Task to complete.
The whole listing below should be printed again exactly, with no images.

Task material.
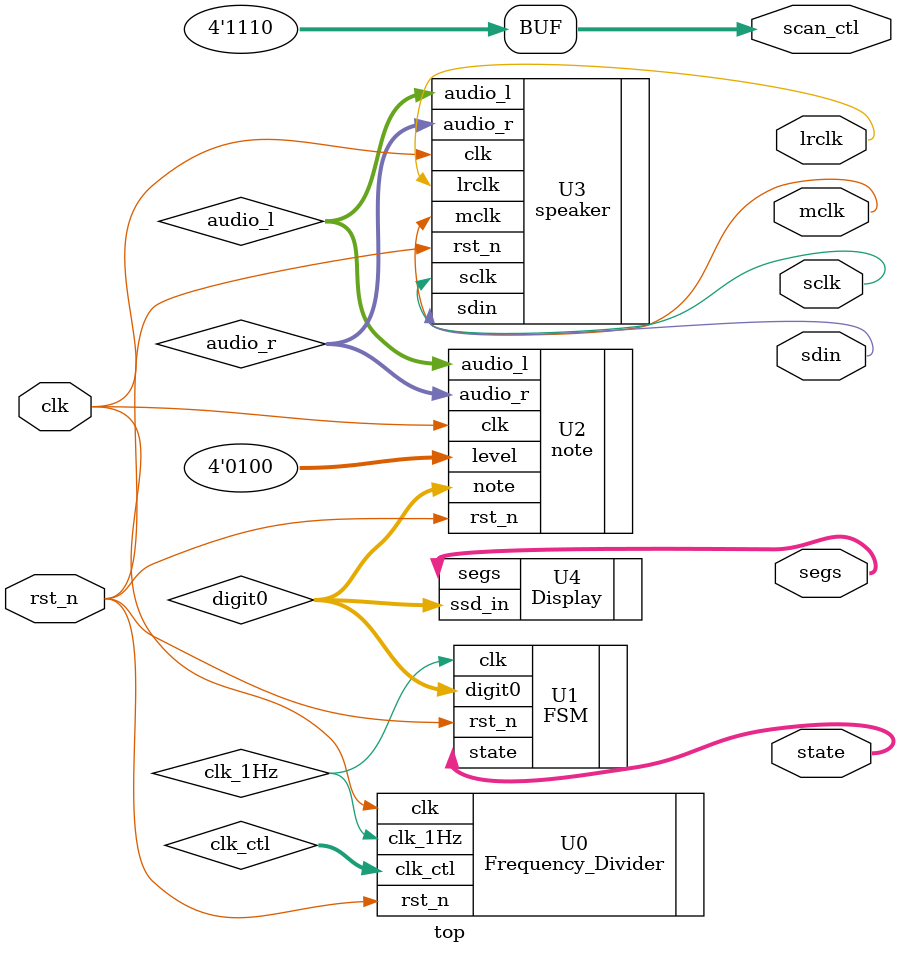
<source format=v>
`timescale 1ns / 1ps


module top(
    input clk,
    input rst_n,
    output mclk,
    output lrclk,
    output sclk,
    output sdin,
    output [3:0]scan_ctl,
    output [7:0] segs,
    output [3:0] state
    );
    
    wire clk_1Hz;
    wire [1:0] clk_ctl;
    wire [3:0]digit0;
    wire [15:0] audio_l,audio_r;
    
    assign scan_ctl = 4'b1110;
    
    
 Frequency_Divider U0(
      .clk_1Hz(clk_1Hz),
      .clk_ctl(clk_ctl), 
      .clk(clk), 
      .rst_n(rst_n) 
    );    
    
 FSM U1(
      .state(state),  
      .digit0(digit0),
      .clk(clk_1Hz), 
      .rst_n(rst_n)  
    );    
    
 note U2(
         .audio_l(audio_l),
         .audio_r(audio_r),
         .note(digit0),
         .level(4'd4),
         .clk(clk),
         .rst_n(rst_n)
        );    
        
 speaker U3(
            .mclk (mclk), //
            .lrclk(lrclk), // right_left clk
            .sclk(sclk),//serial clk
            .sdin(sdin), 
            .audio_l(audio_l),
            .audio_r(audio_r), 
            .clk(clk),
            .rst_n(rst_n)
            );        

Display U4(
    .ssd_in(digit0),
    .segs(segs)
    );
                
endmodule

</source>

Task result.
<source format=v>
`timescale 1ns / 1ps


module top(
    input clk,
    input rst_n,
    output mclk,
    output lrclk,
    output sclk,
    output sdin,
    output [3:0]scan_ctl,
    output [7:0] segs,
    output [3:0] state
    );
    
    wire clk_1Hz;
    wire [1:0] clk_ctl;
    wire [3:0]digit0;
    wire [15:0] audio_l,audio_r;
    
    assign scan_ctl = 4'b1110;
    
    
 Frequency_Divider U0(
      .clk_1Hz(clk_1Hz),
      .clk_ctl(clk_ctl), 
      .clk(clk), 
      .rst_n(rst_n) 
    );    
    
 FSM U1(
      .state(state),  
      .digit0(digit0),
      .clk(clk_1Hz), 
      .rst_n(rst_n)  
    );    
    
 note U2(
         .audio_l(audio_l),
         .audio_r(audio_r),
         .note(digit0),
         .level(4'd4),
         .clk(clk),
         .rst_n(rst_n)
        );    
        
 speaker U3(
            .mclk (mclk), //
            .lrclk(lrclk), // right_left clk
            .sclk(sclk),//serial clk
            .sdin(sdin), 
            .audio_l(audio_l),
            .audio_r(audio_r), 
            .clk(clk),
            .rst_n(rst_n)
            );        

Display U4(
    .ssd_in(digit0),
    .segs(segs)
    );
                
endmodule

</source>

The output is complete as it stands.